Berita baiknya adalah kita memiliki banyak kendali atas stres tersebut. Jika kita belajar untuk mengelola stres dengan lebih baik dalam hidup kita, kemungkinan besar kita akan mengurangi mimpi yang dipenuhi kecemasan dan meningkatkan kualitas tidur kita.

Berikut adalah empat strategi sederhana untuk membantu pikiran dan tubuh kita rileks sebelum tidur malam:
Habiskan waktu bersantai sebelum tidur
Ini dapat dianggap sebagai “zona penyangga”, yang merupakan periode waktu untuk memungkinkan proses pengaktifan di otak mereda dan membiarkan sistem tidur kita mengambil alih. Biasanya merupakan aturan praktis yang baik untuk memulai sekitar satu jam sebelum waktu tidur. Selama waktu ini, lakukan aktivitas santai yang kita sukai seperti membaca atau mendengarkan musik.
Atur waktu kapan kita boleh khawatir
Jika kita merasa sulit untuk mengontrol kekhawatiran sebelum tidur, menjadwalkan waktu tertentu dapat membantu. Temukan waktu yang nyaman dan tuliskan semua kekhawatiran. Batasi waktu untuk jumlah tertentu dan patuhi itu dengan merencanakan sesuatu untuk dilakukan sesudahnya. Misalnya, dapat direncanakan 15 menit di malam hari.
Pikirkan tempat tidur sebagai tempat hanya untuk tidur dan aktivitas menyenangkan
Cobalah untuk membatasi waktu yang kita habiskan di tempat tidur untuk mengkhawatirkan atau cemas.

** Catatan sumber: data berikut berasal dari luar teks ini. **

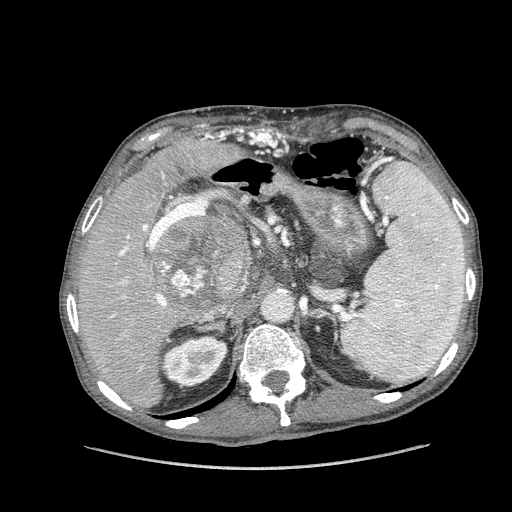
Contrast-enhanced abdominal CT (liver protocol), one axial slice; position 89 of 162 along the scan axis; reconstruction kernel STANDARD; 100 kVp; soft-tissue window (W 400 / L 40 HU); 2.5 mm slice thickness; 512 × 512 image matrix, field of view 400 × 400 mm. From the clinical record (not read from this slice): diagnosis: hepatocellular carcinoma (patient treated with transarterial chemoembolisation; whether this scan precedes or follows treatment is not stated here); TNM stage (as recorded): Stage-IIIA; Child-Pugh class: A; tumour nodularity: multinodular.
Outlined on this slice (semi-automatically segmented with operator editing):
- liver parenchyma outside the tumour (the mass and vessels are separate outlines, so this box may not span the whole liver): bounding box <78,133,250,408> (left, top, right, bottom; pixels)
- mass: <151,211,250,312>
- portal vein: <109,134,213,368>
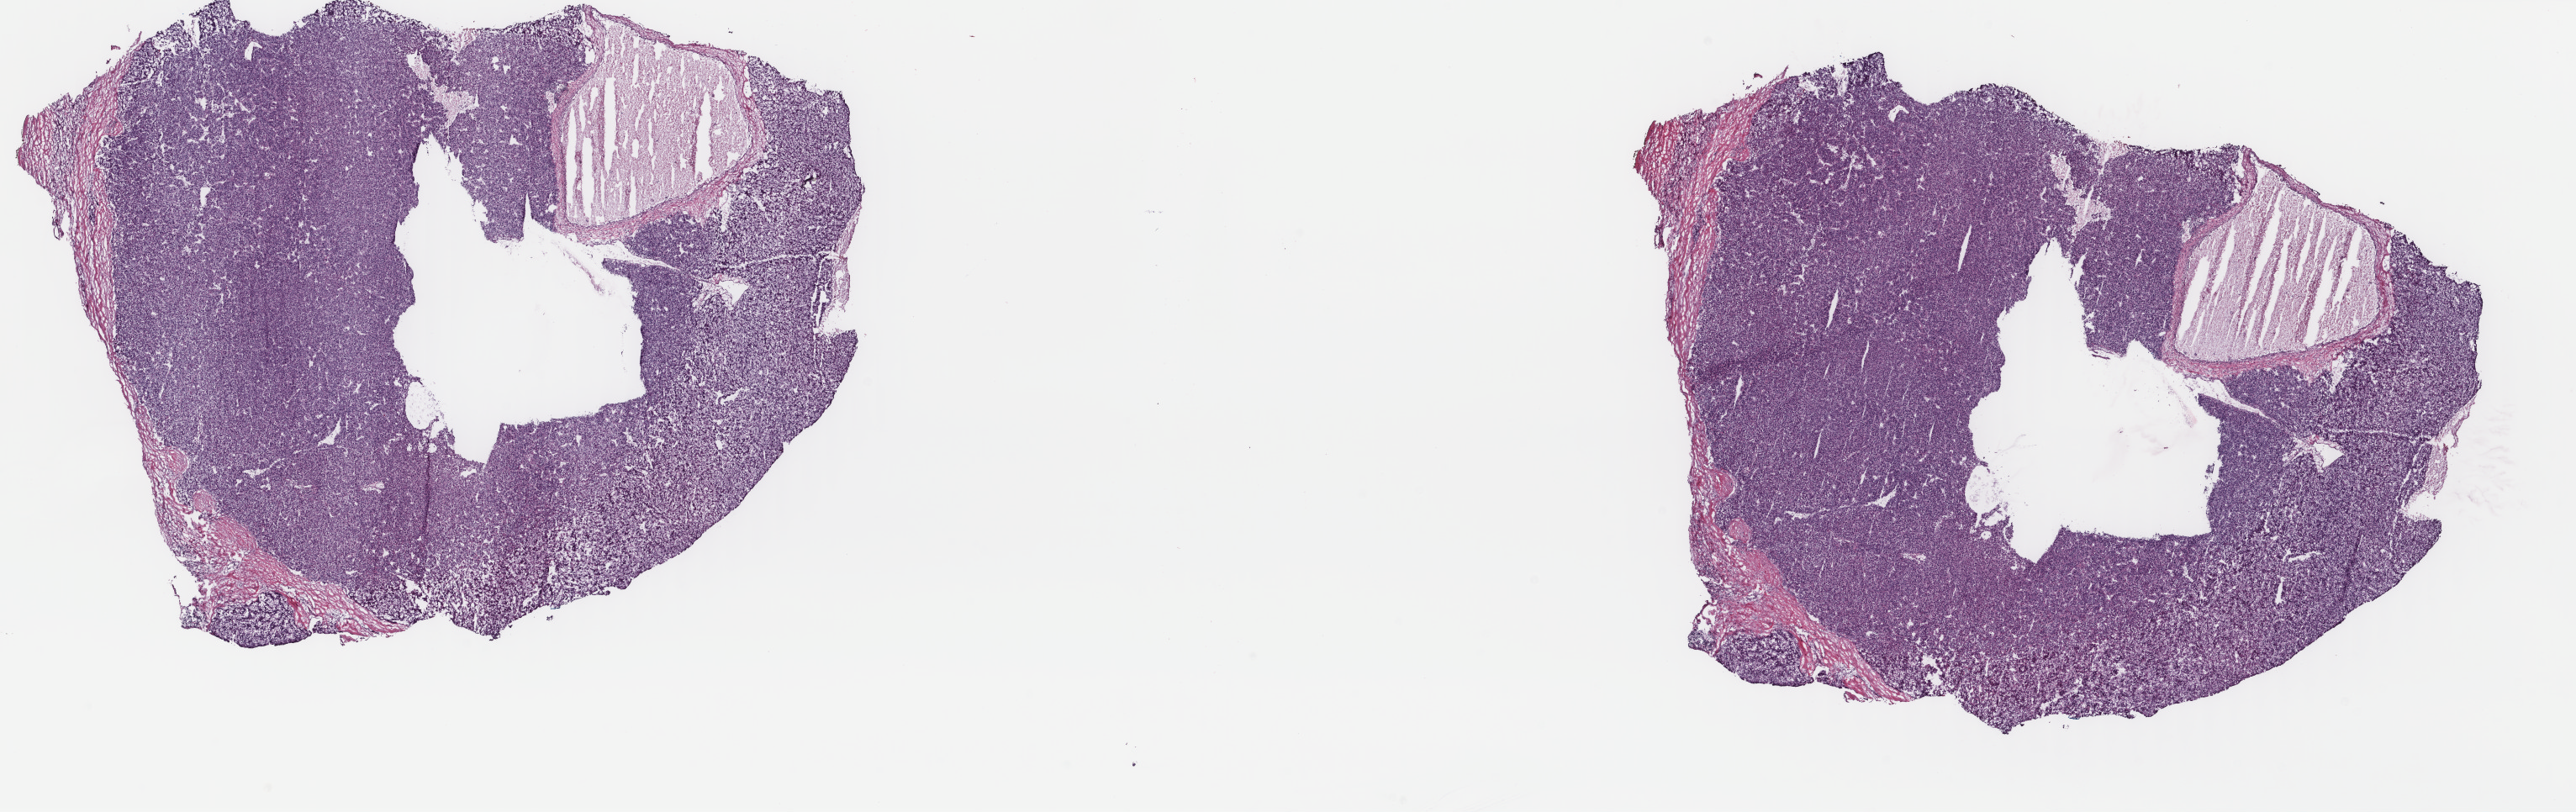
Digitized H&E-stained tissue section (whole slide), whole scanned area (about 24.3 x 7.7 mm, acquisition: 40x scan) shown as a low-resolution overview. Frozen section. Primary tumour sample from the liver. Female, age 70 years at initial diagnosis. Composition of this section per pathologist review: tumour cells 90%, tumour nuclei 95%.
Diagnosis: Hepatocellular carcinoma, NOS.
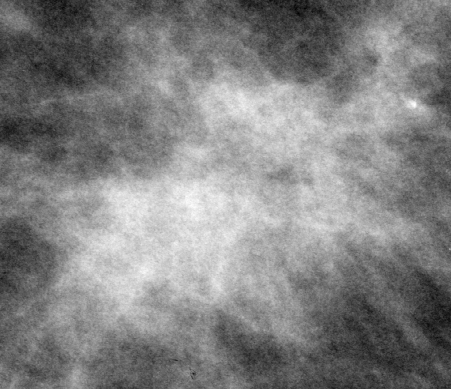
Cropped region of a digitized screen-film mammogram centred on a radiologist-marked abnormality; left breast; MLO view.
Finding: mass, shape irregular, margins spiculated; BI-RADS assessment category 5; subtlety rating 5 on a 1 (subtle) to 5 (obvious) scale; pathology result (as recorded, not read from the image): malignant.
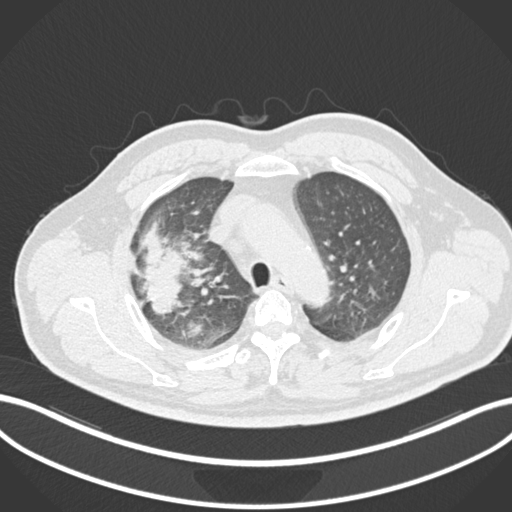
Chest CT, one axial slice; slice 675 of 852 in the series (ordered by position); reconstruction kernel B30f; lung window (W 1500 / L -600 HU); 1 mm slice thickness; 512 × 512 image matrix, field of view 400 × 400 mm. Male patient, age 55 years. Case-level facts recorded for this patient, not image findings: clinical TNM (as recorded): T3 N2 M1.
Outlined on this slice (bounding box drawn by a radiologist):
- lung tumour (recorded histology: adenocarcinoma): bounding box <138,222,189,315> (left, top, right, bottom; pixels)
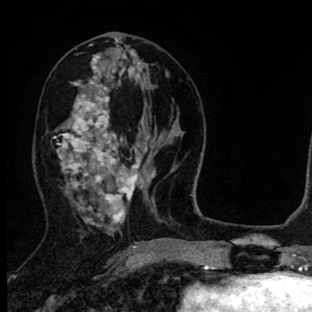
Breast MRI (dynamic contrast-enhanced), one axial slice. Position 37 of 90 along the scan axis. Cropped to one breast. Dynamic contrast-enhanced series, time point 2 of 8 at this slice position (early post-contrast). 1.5 T. TE 2.7 ms, TR 6.6 ms. 2 mm slice thickness. 312 × 312 image matrix. Female patient.
Structures marked on this image (semi-automatically segmented with operator editing):
- enhancing-tissue mask used for the functional tumour volume (all voxels passing the contrast-enhancement thresholds inside the analysis volume; usually the tumour): bounding box <57,42,141,233> (left, top, right, bottom; pixels)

Jika kita mendapati diri kita terbaring di tempat tidur karena stres, tinggalkan kamar tidur dan habiskan waktu di ruangan lain sampai terasa mengantuk.
Latih teknik relaksasi
Ada cara lain untuk bersantai sambil bersiap-siap untuk tidur, seperti latihan pernapasan, meditasi, dan gerakan relaksasi. Teknik ini dapat menjadi beberapa aspek paling penting dari manajemen stres dan dapat digunakan menjelang waktu tidur.
Tidur yang lebih baik dan lebih sedikit stres adalah kuncinya. Singkatnya, apa pun yang dapat kita lakukan untuk mengurangi stres dalam kehidupan nyata, akan membantu mencegahnya menyelinap ke dalam mimpi tidur kita. Memprioritaskan kualitas tidur yang baik juga dapat membantu membuat mimpi kita sedikit lebih indah. Berikut adalah beberapa tips cepat untuk melakukan keduanya.

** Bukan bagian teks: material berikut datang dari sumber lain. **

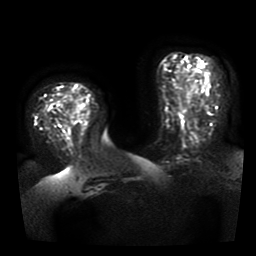
Breast MRI, one axial slice. Position 16 of 41 along the scan axis. Diffusion-weighted series; image 2 of 4 stored at this slice position (different b-values; order by instance number). 1.5 T. 5 mm slice thickness. 256 × 256 image matrix, field of view 330 × 330 mm. Female patient.
Structures marked on this image (outlined manually by an expert reader):
- tumour on diffusion-weighted imaging: bounding box (x1, y1, x2, y2) in pixels: (74, 101, 86, 112)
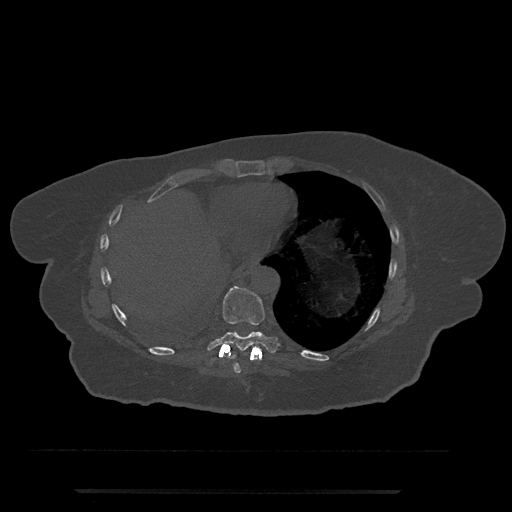
CT including the spine, one axial slice. Position 338 of 797 along the scan axis. 120 kVp. Bone window (W 1800 / L 400 HU). 0.5 mm slice thickness. 512 × 512 image matrix, field of view 440 × 440 mm. Female patient, age 51 years. From the clinical record (not read from this slice): primary cancer: neuro; vertebrae with lytic lesions (as recorded): T8.
Outlined on this slice (semi-automatic segmentation, software-assisted and operator-edited):
- T8 vertebra: box from (x=233, y=353) to (x=241, y=373) px
- T9 vertebra: (x=207, y=286)–(x=279, y=358)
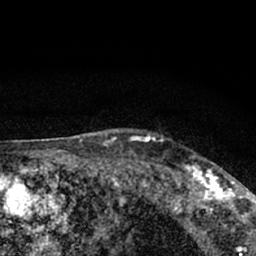
Breast MRI (dynamic contrast-enhanced), one axial slice; position 56 of 66 along the scan axis; cropped to one breast; dynamic contrast-enhanced series, time point 2 of 7 at this slice position (early post-contrast); 1.5 T; TE 3.1 ms, TR 6.4 ms; 2.4 mm slice thickness; 256 × 256 image matrix, field of view 130 × 130 mm. Female patient.
Annotated regions visible in this slice (semi-automatically segmented with operator editing):
- enhancing-tissue mask used for the functional tumour volume (all voxels passing the contrast-enhancement thresholds inside the analysis volume; usually the tumour): bounding box <177,163,245,212> (left, top, right, bottom; pixels)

- Makan makanan yang seimbang dan berolahraga secara teratur.
- Jangan makan besar terlalu dekat dengan waktu tidur.
- Jaga kamar tidur Anda tidak terlalu dingin atau panas.

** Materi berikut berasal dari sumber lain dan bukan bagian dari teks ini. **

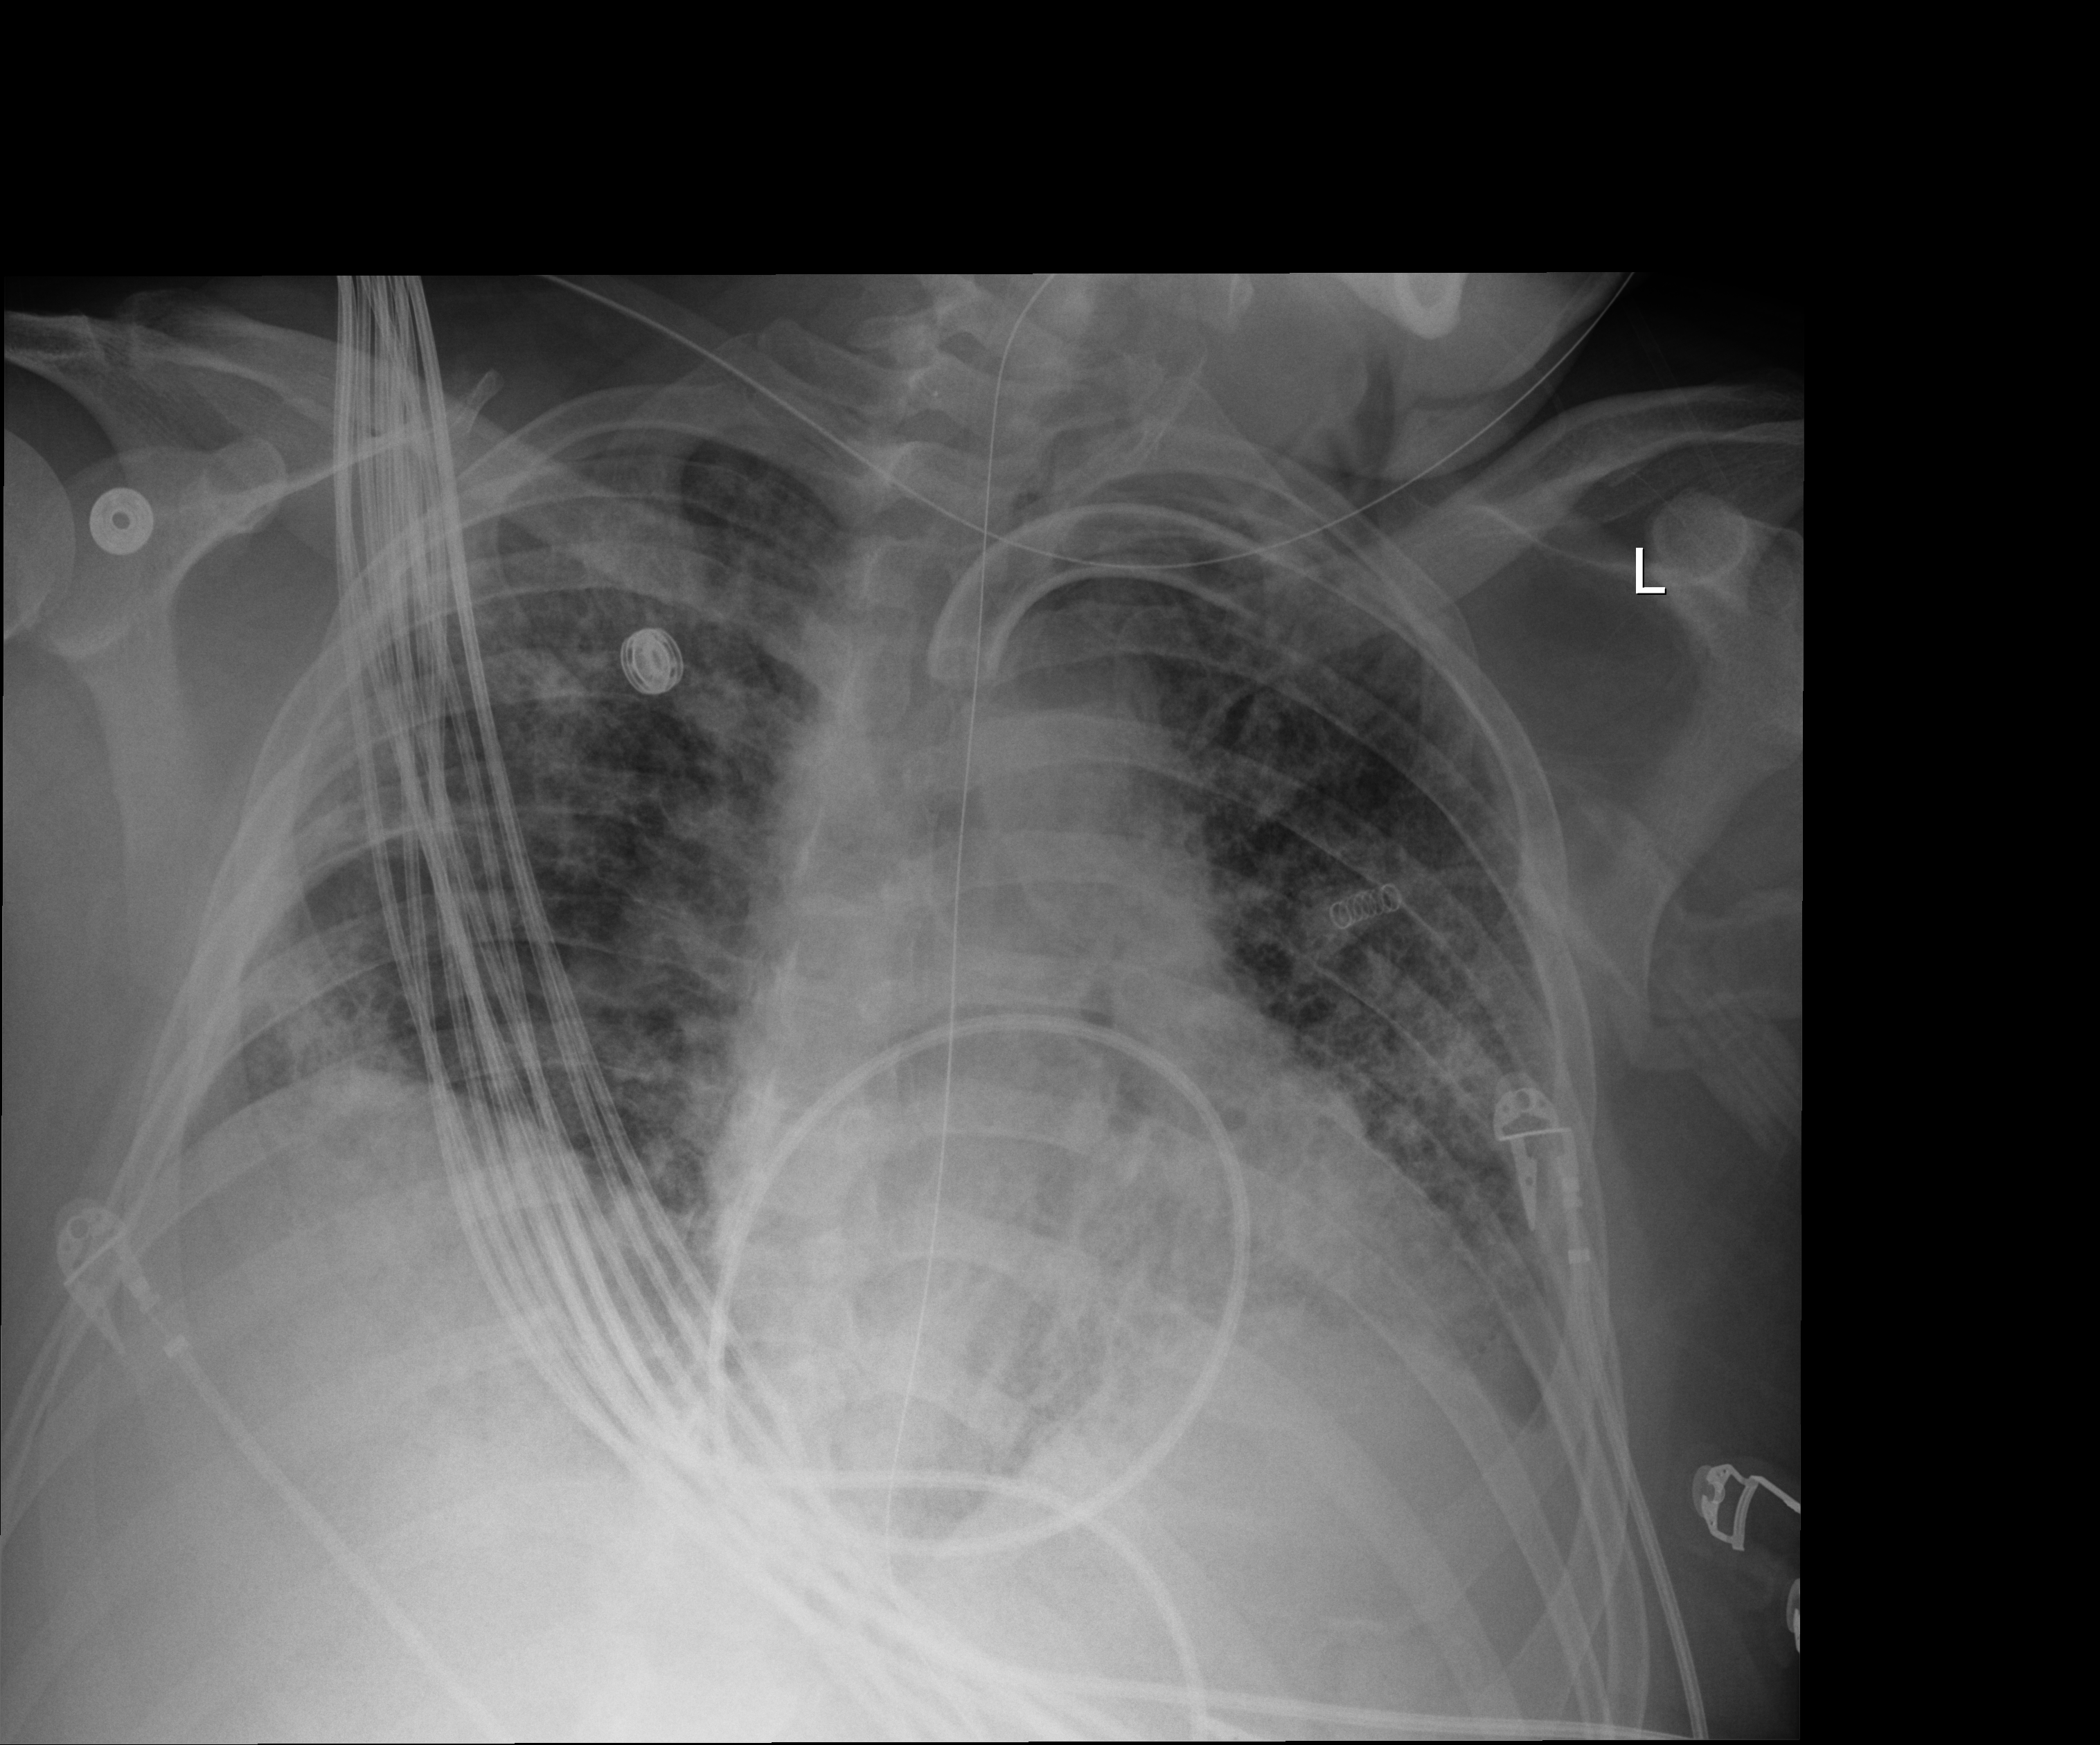
Bedside chest radiograph (digital radiography); anteroposterior (AP) projection. Male patient hospitalised with COVID-19, age 18–59 years.
Hospital-stay facts (about this admission, not read from this image; timing relative to this image not recorded): smoking status (admission record): never.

- Hindari alkohol sebelum tidur.
- Tidur dan bangun pada waktu yang sama setiap hari, bahkan di akhir pekan.
- Melakukan latihan mindfulness atau meditasi.
- Gunakan minyak esensial favorit sebagai aromaterapi.
- Minumlah teh hangat yang menenangkan.
Jaga hal-hal dalam hidup kita yang dapat kita kendalikan yang berkontribusi terhadap stres, alih-alih menghindarinya.